*** Opening EXTRACT ***

# Cold Smoker



## FrankZ (Apr 23, 2011)

I made a cold smoker.  

When we bought our grill we picked up a stainless box for wood chips for some reason.  We have never used it.

So....

I was going to make a tin can smoke generator but I remembered this unused (and not cheap) box.  Put a 1/2 inch hole in one end so I could put the soldering iron in but failed to notice the set screw for the tip.  No issues, took the tip off, put the iron in, put the set screw back.  Now I can't lose one without the other.  

I am using the grill box as the smoke chamber and have some cheddar and Havarti in there with some apple wood chips.

I will take pictures and post as the process goes.


----------



## taxlady (Apr 23, 2011)

I wanna hear all about this project. Keep us up to date, please.


----------



## JohnL (Apr 23, 2011)

Sounds like a great idea Frank, would love to see some pics.


----------



## FrankZ (Apr 23, 2011)

Some thoughts on this.



The box might be too big.
I need to change so the soldering iron is removable.
Next time I will put the smoke generator down in the side box and see how the smoke builds, but it should help remove some heat.
As the chips smolder through and get more air exposed they start to burn more and generate heat.
We sampled a piece of each and it was good.  The reading I have done indicates that one should let this sit for a week or two before eating so I tucked it in the back of the meat drawer to wait.

This really was some of the easiest work I have done with the grill (other than dealing with the 'tude of the girl at the deli counter).

I used Boars Head cheese.

Pictures attached, please ask if you need explanation.


----------



## PrincessFiona60 (Apr 24, 2011)

Yum, smoked cheese!


----------



## FrankZ (Apr 25, 2011)

Ok.. I swear I will let it sit now... but I had to have a bit and just see how it was.

Umm.. YUM!  This is good. 

I wonder how cold smoked peeps would be.


----------



## forty_caliber (Apr 26, 2011)

FrankZ said:
			
		

> Ok.. I swear I will let it sit now... but I had to have a bit and just see how it was.
> 
> Umm.. YUM!  This is good.
> 
> I wonder how cold smoked peeps would be.



I read this and it took a few seconds before the horror set in.....NO SMOKED PEEPS.  Remember what happened to the Sta-puffed marshmallow man?

.40


----------



## FrankZ (Apr 26, 2011)

forty_caliber said:


> I read this and it took a few seconds before the horror set in.....NO SMOKED PEEPS.  Remember what happened to the Sta-puffed marshmallow man?
> 
> .40




Ooo... neat...


----------



## PrincessFiona60 (Apr 26, 2011)

FrankZ said:


> Ooo... neat...


----------



## LindaZ (Apr 26, 2011)

FrankZ said:


> Ok.. I swear I will let it sit now... but I had to have a bit and just see how it was.
> 
> Umm.. YUM! This is good.
> 
> I wonder how cold smoked peeps would be.


 
Frank, save some cheese, and Peeps for me!


----------



## buckytom (Apr 27, 2011)

hey, that's a neat idea frank. using a soldering iron in a wood chip box is genius!

i have both, so i might give this a try. i'd love to make some smoked mozzarella.

thanks for the inspiration.


----------



## FrankZ (Apr 27, 2011)

No need to thank me... just throw money.


----------

*** Closing EXTRACT ***
*** Opening SUPPLIED INFORMATION ***

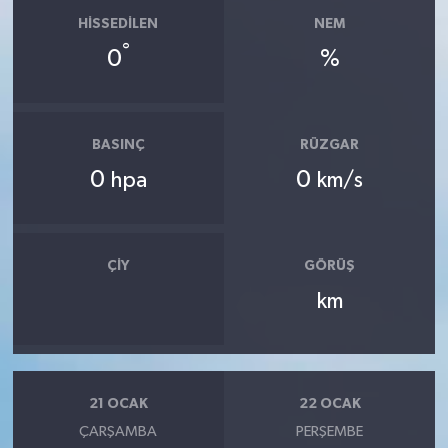
HISSEDILEN
NEM
°
0
%
BASINÇ
RÜZGAR
0
0
hpa
km/s
ÇIY
GÖRÜŞ
km
21 OCAK
22 OCAK
ÇARŞAMBA
PERŞEMBE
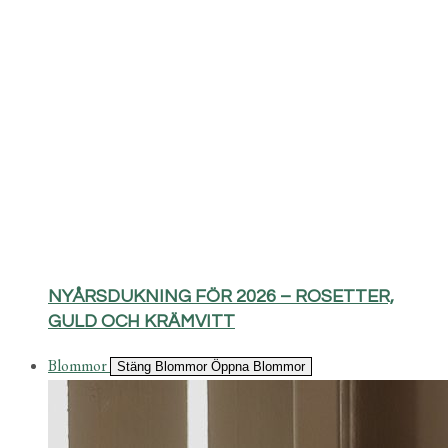
NYÅRSDUKNING FÖR 2026 – ROSETTER,
GULD OCH KRÄMVITT
Blommor
Stäng Blommor
Öppna Blommor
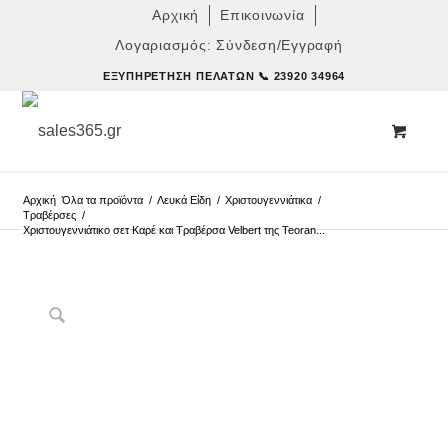
Αρχική
Επικοινωνία
Λογαριασμός: Σύνδεση/Εγγραφή
ΕΞΥΠΗΡΈΤΗΣΗ ΠΕΛΑΤΏΝ
📞 23920 34964
Αρχική
Όλα τα προϊόντα
/
Λευκά Είδη
/
Χριστουγεννιάτικα
/
Τραβέρσες
/
Χριστουγεννιάτικο σετ Καρέ και Τραβέρσα Velbert της Teoran...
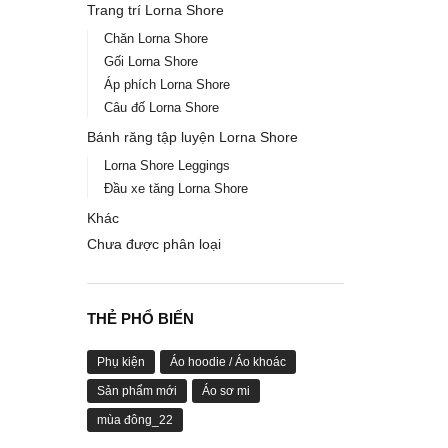
Trang trí Lorna Shore
Chăn Lorna Shore
Gối Lorna Shore
Áp phích Lorna Shore
Câu đố Lorna Shore
Bánh răng tập luyện Lorna Shore
Lorna Shore Leggings
Đầu xe tăng Lorna Shore
Khác
Chưa được phân loại
THẺ PHỔ BIẾN
Phụ kiện
Áo hoodie / Áo khoác
Sản phẩm mới
Áo sơ mi
mùa đông_22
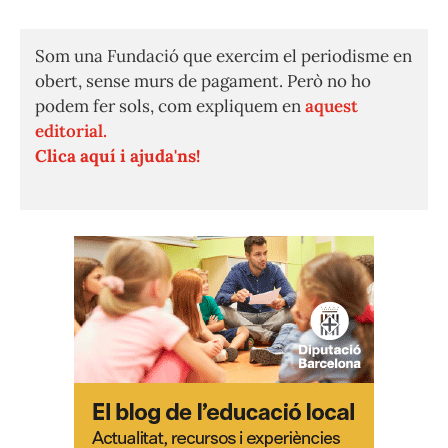
Som una Fundació que exercim el periodisme en
obert, sense murs de pagament. Però no ho
podem fer sols, com expliquem en
aquest
editorial.
Clica aquí i ajuda'ns!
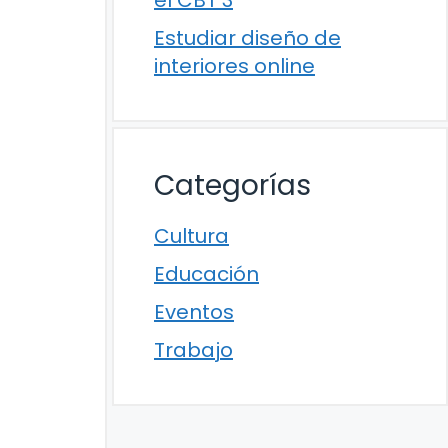
el CBT 3
Estudiar diseño de
interiores online
Categorías
Cultura
Educación
Eventos
Trabajo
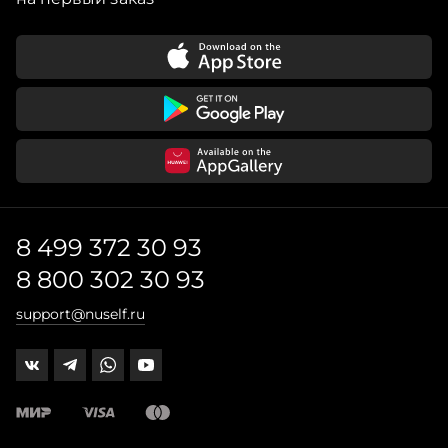
8 499 372 30 93
8 800 302 30 93
support@nuself.ru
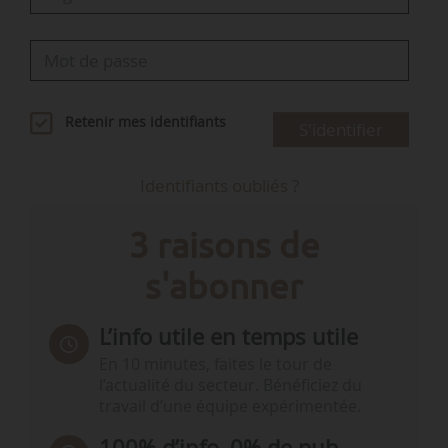
Retenir mes identifiants
S'identifier
Identifiants oubliés ?
3 raisons de
s'abonner
L’info utile en temps utile
En 10 minutes, faites le tour de
l’actualité du secteur. Bénéficiez du
travail d’une équipe expérimentée.
100% d’info, 0% de pub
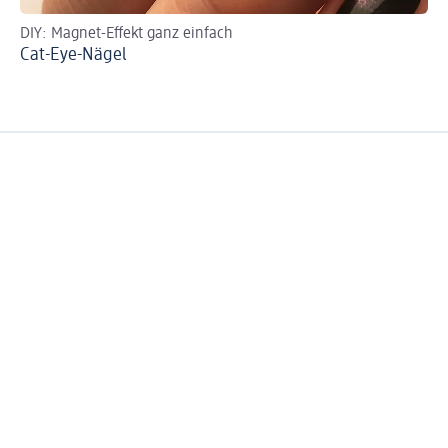
DIY: Magnet-Effekt ganz einfach
UV
Cat-Eye-Nägel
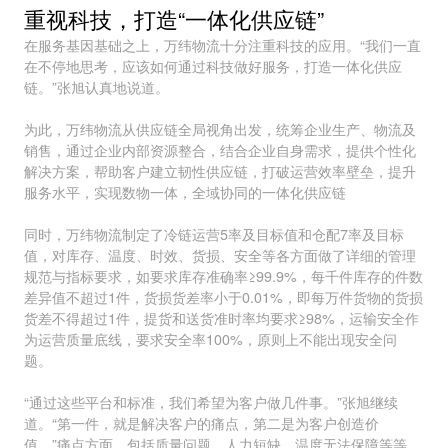
重视科技，打造“一体化供应链”
在服务基因基础之上，万纬物流十分注重科技的应用。“我们一直
在不停地思考，应该如何通过科技做好服务，打造一体化供应
链。”张旭认真地说道。
为此，万纬物流从供应链全局视角出发，统筹企业生产、物流及
销售，通过企业内部资源整合，结合企业自身需求，提供个性化
解决方案，帮助客户建立韧性供应链，打破运营效率壁垒，提升
服务水平，实现数物一体，全域协同的一体化供应链
同时，万纬物流制定了冷链运营5率及目标值和仓配7率及目标
值，对库存、温度、时效、货损、安全等各方面做了详细的管理
规范与指标要求，如要求库存准确率≥99.9%，每千件库存的件数
差异值不超过1件，货损货差率小于0.01%，即每万件货物的货损
货差不得超过1件，提货和送货准时率均要求≥98%，运输安全作
为运营质量底线，要求安全率100%，原则上不能出现安全问
题。
“通过这些平台和标准，我们希望为客户做几件事。”张旭继续
道。“第一件，就是解决客户的痛点，第二是为客户创造价
值。”痛点方面，包括质量问题、人力短缺、温度无法保障等等，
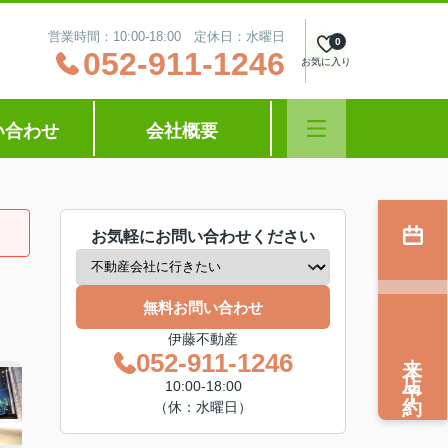
営業時間：10:00‐18:00 定休日：水曜日
0
052-911-1246
お気に入り
い合わせ
会社概要
お気軽にお問い合わせください
無料お問い合わせ
伊藤不動産
来店予約
052-911-1246
10:00‐18:00
（休：水曜日）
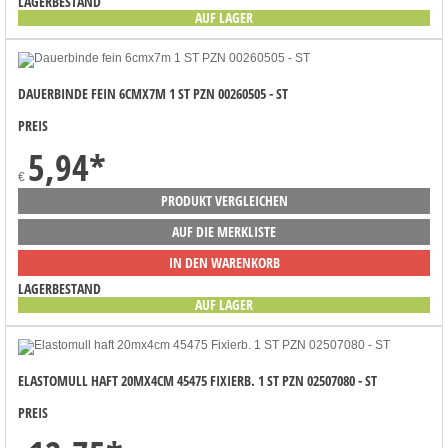
LAGERBESTAND
AUF LAGER
DAUERBINDE FEIN 6CMX7M 1 ST PZN 00260505 - ST
PREIS
5,94
*
€
PRODUKT VERGLEICHEN
AUF DIE MERKLISTE
IN DEN WARENKORB
LAGERBESTAND
AUF LAGER
ELASTOMULL HAFT 20MX4CM 45475 FIXIERB. 1 ST PZN 02507080 - ST
PREIS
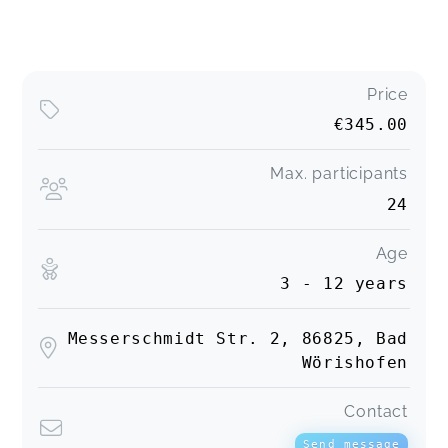
Price
€345.00
Max. participants
24
Age
3 - 12 years
Messerschmidt Str. 2, 86825, Bad
Wörishofen
Contact
Send message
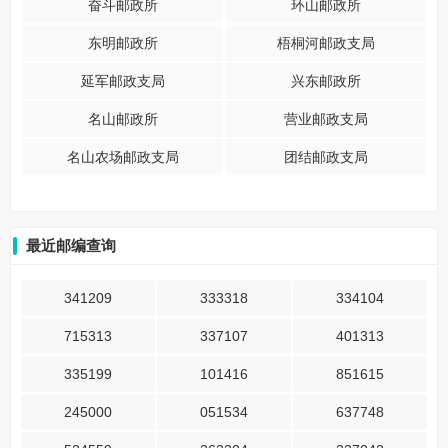
奋斗邮政所
环山邮政所
东明邮政所
梧桐河邮政支局
延军邮政支局
兴东邮政所
名山邮政所
营业邮政支局
名山农场邮政支局
团结邮政支局
最近邮编查询
341209
333318
334104
715313
337107
401313
335199
101416
851615
245000
051534
637748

*** Closing SUPPLIED INFORMATION ***

WORK TASK A: Print, word for word, everything in the cold smoker thread from "## LindaZ (Apr" down to "YUM! This is good.".
WORK TASK B: Return each line of the entries that contains the string "Shore".

EXERCISE OUTPUT A:
## LindaZ (Apr 26, 2011)

FrankZ said:


> Ok.. I swear I will let it sit now... but I had to have a bit and just see how it was.
> 
> Umm.. YUM! This is good.

EXERCISE OUTPUT B:
Trang trí Lorna Shore
Chăn Lorna Shore
Gối Lorna Shore
Áp phích Lorna Shore
Câu đố Lorna Shore
Bánh răng tập luyện Lorna Shore
Lorna Shore Leggings
Đầu xe tăng Lorna Shore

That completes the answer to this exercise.